■ **What to do**
Resume the post on sexuality in 1 Corinthians 6:12-20, picking up after its last sentence.

■ **Selected passage**
===

This is the first of three posts about Sexuality in the Kingdom of God from 1 Corinthians 6:12-20.
Many people who claim to be devoted to Jesus Christ live no differently than the people of the world around them. This is not a new problem but it is a contemporary trend that each disciple must resist. The saints in the ancient Greco-Roman city of Corinth had great difficulty living with a new perspective and lifestyle after coming to Christ. They were formed more like the world than they were like the Lord who saved them. One of the most glaring ways they conformed to the culture around them was in their views on sexuality. Obviously, disciples in 21st-century western culture are bombarded with temptations and tests regarding sex, both philosophically and practically. All too often, we fail miserably, just like the Corinthians. In 1 Corinthians 6:12-20, Paul presents at least six key concepts that can help us reshape our views regarding sexuality, so that we will not be conformed to the destructive ideals and practices of the world but rather be transformed to live in alignment with God’s good purposes for human sexuality.
Sex is a good gift from God.
The Bible never criticizes sexual desire, and 1 Corinthians 6 is no exception. Actually, you should read this text, with all of its warnings and condemnations, as a preservation of healthy sexuality and protection against perversions of it. Paul is not condemning sexual desire and expression here. In fact, in the very next chapter Paul affirms and gives positive instructions regarding sexual desire and activity in marriage, demonstrating that it is natural, healthy, and important. The Bible consistently establishes that sex is good because it was designed by God (Genesis 2:18-25; Song of Solomon; et al). In light of the Bible’s sex-positive position, we should not be ashamed of sex. In the proper context, God wants us to enjoy this good gift! By the same token, human sexuality must be ruled and bound by God’s commands because He is the One who designed and created it.

===

■ **Given data**
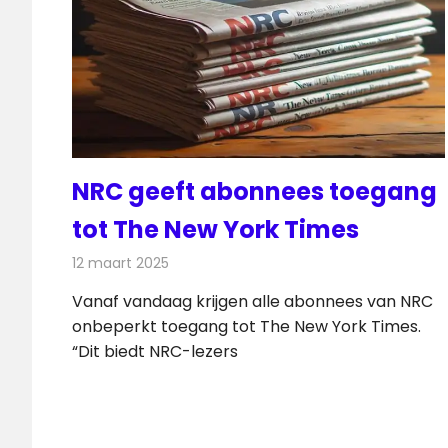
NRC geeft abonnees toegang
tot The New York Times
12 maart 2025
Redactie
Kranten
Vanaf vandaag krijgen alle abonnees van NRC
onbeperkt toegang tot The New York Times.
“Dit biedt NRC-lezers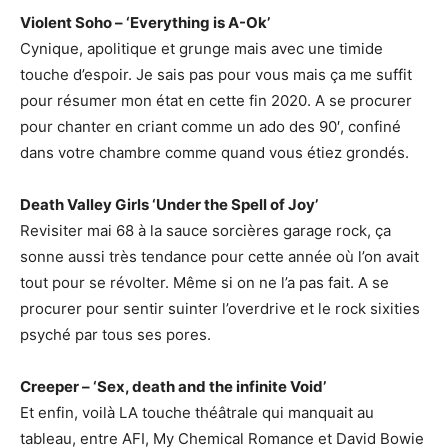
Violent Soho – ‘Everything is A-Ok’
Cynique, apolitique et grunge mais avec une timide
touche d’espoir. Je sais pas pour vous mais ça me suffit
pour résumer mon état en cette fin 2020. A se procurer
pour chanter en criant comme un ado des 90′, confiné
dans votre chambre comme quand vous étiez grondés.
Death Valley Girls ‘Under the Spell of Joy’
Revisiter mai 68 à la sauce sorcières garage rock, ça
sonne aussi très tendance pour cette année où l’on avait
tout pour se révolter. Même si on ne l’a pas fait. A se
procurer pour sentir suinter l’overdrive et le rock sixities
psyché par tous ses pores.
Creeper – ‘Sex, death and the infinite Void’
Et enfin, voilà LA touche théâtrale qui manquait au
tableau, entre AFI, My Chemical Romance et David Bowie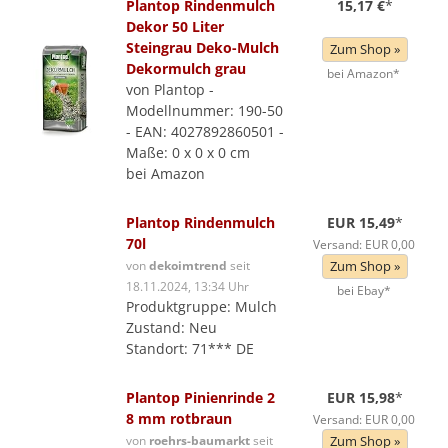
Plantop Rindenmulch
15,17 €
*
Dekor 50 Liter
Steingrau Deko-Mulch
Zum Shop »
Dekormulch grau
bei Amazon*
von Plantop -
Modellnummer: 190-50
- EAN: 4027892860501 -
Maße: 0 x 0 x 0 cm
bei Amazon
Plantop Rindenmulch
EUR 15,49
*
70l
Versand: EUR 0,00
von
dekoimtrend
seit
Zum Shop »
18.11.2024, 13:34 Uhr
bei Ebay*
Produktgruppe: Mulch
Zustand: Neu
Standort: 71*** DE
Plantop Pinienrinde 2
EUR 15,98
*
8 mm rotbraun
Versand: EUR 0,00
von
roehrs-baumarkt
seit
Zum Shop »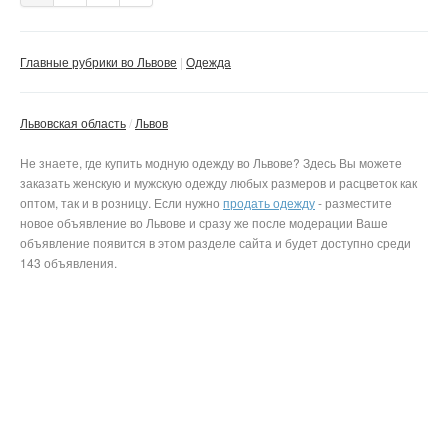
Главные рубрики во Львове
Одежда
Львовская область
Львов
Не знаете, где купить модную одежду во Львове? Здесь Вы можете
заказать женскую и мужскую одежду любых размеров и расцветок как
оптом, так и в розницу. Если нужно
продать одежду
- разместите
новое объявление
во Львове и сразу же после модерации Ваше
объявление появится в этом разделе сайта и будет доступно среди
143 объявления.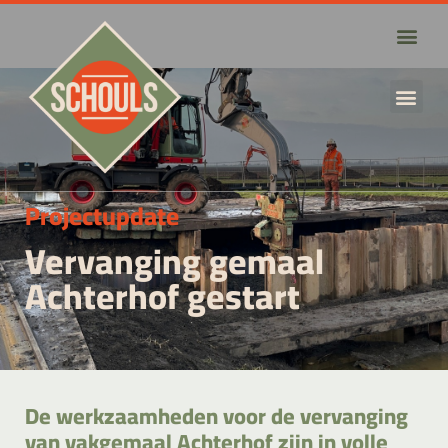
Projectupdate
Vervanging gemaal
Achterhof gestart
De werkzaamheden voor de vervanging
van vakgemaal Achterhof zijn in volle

===

■ **Task answer**
Your sexuality is not your master.
Many ungodly expressions of sexuality are rooted in a latent belief that physical and sexual desires are irresistibly powerful. Sex abusers claim they cannot resist taking advantage of their victims because their desires are so strong. Song lyrics teach us to believe that, “I can’t fight this feeling anymore.” Divorce is rampant because people ‘fall in love’ with someone other than their spouse – which is to say that attraction and desire cannot be controlled or contained. People with same-sex attraction may view and speak of their sexual desires not as a part of their person but as the fundamental, all-encompassing, defining, controlling trait of their life story. In contrast, Paul says that we should live by the code, “I will not be mastered by anything” (6:12b). Sexual attraction and desire can be cripplingly powerful. But as a human being, made in the image of God, you can control your sexual desires and feelings. Your sexuality does not have to control you. Just as with hunger, thirst, exhaustion, anger, sadness, anxiety, fear, hatred, and every other feeling or desire, you have the power to follow God’s will, to make right choices, and to rule over your sexuality rather than it ruling over you. “[Your] body is not meant for sexual immorality, but for the Lord and the Lord for the body” (6:13).